* _Activity_: Count every line in the data below where the word "down" appears, then state only that count.

* _Data for processing_:

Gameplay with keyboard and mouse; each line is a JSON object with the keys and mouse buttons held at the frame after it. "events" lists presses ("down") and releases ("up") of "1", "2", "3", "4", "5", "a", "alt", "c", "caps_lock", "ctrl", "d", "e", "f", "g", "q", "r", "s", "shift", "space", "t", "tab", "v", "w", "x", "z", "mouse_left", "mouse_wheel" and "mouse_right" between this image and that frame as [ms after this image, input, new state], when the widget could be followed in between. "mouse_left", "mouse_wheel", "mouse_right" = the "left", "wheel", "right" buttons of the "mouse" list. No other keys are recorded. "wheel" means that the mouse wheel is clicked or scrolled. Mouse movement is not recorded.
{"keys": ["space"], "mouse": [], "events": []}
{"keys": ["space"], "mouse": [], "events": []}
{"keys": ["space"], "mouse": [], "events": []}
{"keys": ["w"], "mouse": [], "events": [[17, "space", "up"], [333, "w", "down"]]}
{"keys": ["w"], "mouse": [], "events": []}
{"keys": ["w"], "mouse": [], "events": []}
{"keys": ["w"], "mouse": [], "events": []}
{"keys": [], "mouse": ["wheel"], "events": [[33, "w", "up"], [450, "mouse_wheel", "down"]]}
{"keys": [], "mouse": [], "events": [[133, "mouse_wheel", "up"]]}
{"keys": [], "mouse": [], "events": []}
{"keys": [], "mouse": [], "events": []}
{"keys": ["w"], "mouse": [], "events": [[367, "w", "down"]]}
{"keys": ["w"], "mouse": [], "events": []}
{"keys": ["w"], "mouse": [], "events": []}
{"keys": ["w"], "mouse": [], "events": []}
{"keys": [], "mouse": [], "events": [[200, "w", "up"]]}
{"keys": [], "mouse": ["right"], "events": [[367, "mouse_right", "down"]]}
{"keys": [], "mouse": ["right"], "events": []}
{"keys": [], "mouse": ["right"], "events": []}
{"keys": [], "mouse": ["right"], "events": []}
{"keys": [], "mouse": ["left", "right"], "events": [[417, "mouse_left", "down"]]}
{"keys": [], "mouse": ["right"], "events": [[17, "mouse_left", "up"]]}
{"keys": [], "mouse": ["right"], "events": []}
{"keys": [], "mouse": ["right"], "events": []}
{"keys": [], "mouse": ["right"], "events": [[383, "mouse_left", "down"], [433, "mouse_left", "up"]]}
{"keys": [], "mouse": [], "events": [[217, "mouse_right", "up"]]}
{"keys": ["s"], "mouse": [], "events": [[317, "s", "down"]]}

* _Answer for this exercise_: 8